Shampoo is a leading approximate second‑order optimizer that captures layer‑wise curvature by maintaining left and right preconditioner matrices (L and R) as exponential moving averages of the gradient’s outer products. The optimizer’s update rule requires computing matrix inverse‑roots (A⁻¹ᐟ² and A⁻¹ᐟ⁴) of these preconditioners, which is the primary computational bottleneck. Traditional implementations rely on eigenvalue decomposition (EVD) or the Coupled‑Newton (CN) iteration; both are expensive on GPUs—EVD has Θ(n³) complexity and poor parallelism, while CN needs several matrix multiplications per iteration and careful scaling for numerical stability.

The paper introduces DASH (Distributed Accelerated SHampoo), which tackles these issues with two complementary innovations. First, instead of processing each B×B block of a preconditioner sequentially, DASH stacks all blocks into a 3‑D tensor (num_blocks × B × B) and processes them in parallel using batched matrix‑matrix multiplication (BMM). This design aligns perfectly with modern Tensor‑Core hardware, dramatically increasing GPU utilization, reducing memory traffic, and enabling half‑precision (FP16) computation with negligible loss of accuracy. The authors also integrate existing Distributed Shampoo features such as grafting, load‑balancing, and FP16 support for the CN path, achieving up to a 5× speed‑up for the optimizer step.

Second, DASH replaces the costly EVD with two fast iterative solvers for inverse roots: the Newton‑Denman‑Beavers (NDB) iteration and a Chebyshev polynomial approximation (CBSHV). NDB simultaneously computes the square root and its inverse, and the authors further prune the first iteration by exploiting closed‑form expressions, saving two matrix multiplications. For the fourth‑root required by Shampoo, NDB is simply applied twice. The Chebyshev approach uses Clenshaw’s algorithm to evaluate a polynomial that approximates A⁻¹ᐟᵖ, offering stable FP16 performance. Both methods rely only on matrix multiplications, making them highly parallelizable.

A critical insight of the work is the analysis of matrix scaling for iterative convergence. Distributed Shampoo historically scales each block by its Frobenius norm ‖A‖_F, an upper bound on the spectral norm that can be 10–100× larger than λ_max(A). This over‑scaling forces the iterative methods to take many more steps to satisfy convergence criteria. DASH introduces a half‑precision multi‑Power‑Iteration routine that efficiently estimates the spectral radius, providing an optimal scaling factor that dramatically reduces the number of required iterations for both NDB and CN.

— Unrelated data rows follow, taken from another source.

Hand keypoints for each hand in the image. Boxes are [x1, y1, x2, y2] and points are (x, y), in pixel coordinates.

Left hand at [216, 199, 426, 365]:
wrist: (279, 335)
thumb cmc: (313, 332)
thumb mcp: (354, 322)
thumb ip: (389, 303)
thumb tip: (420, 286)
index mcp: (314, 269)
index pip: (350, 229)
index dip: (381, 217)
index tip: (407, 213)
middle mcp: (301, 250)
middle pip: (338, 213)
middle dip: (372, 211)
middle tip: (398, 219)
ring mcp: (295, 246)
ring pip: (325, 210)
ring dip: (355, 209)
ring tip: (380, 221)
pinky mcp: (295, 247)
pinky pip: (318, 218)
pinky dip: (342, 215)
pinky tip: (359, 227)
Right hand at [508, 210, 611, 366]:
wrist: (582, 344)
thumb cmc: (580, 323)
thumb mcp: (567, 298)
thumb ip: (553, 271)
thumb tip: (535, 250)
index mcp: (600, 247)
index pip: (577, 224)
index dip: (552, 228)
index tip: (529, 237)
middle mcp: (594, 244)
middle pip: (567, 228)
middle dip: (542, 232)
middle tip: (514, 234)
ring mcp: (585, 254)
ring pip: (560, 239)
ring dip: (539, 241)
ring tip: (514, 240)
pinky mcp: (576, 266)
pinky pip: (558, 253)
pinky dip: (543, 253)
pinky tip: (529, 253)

Empirical evaluation on a 953‑million‑parameter language model trained across 8 GPUs demonstrates that DASH achieves up to 4.83× faster optimizer steps compared with the well‑optimized Distributed Shampoo baseline. In terms of model quality, Newton‑DB yields the lowest validation perplexity per iteration, outperforming both CN and EVD. The Chebyshev solver also matches or exceeds EVD accuracy while benefiting from FP16 speed‑ups. Memory consumption is modestly reduced (71–73 GB per GPU versus 76 GB for the baseline) due to the block‑stacking and load‑balancing strategy.

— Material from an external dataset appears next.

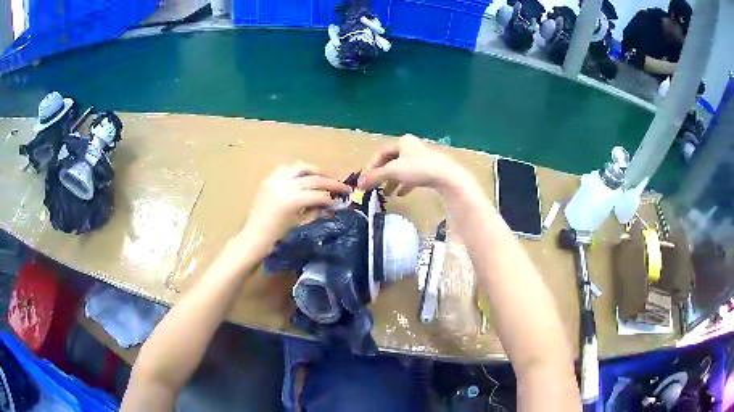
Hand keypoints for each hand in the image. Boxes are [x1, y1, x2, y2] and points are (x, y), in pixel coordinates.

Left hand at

In summary, DASH bridges the gap between the theoretical advantages of second‑order optimization and practical hardware constraints. By batching block preconditioners and employing fast, GPU‑friendly inverse‑root solvers with proper scaling, it makes high‑quality preconditioning viable for large‑scale deep learning workloads and opens the door for second‑order methods on resource‑constrained platforms. The code is publicly released, encouraging further research and adoption.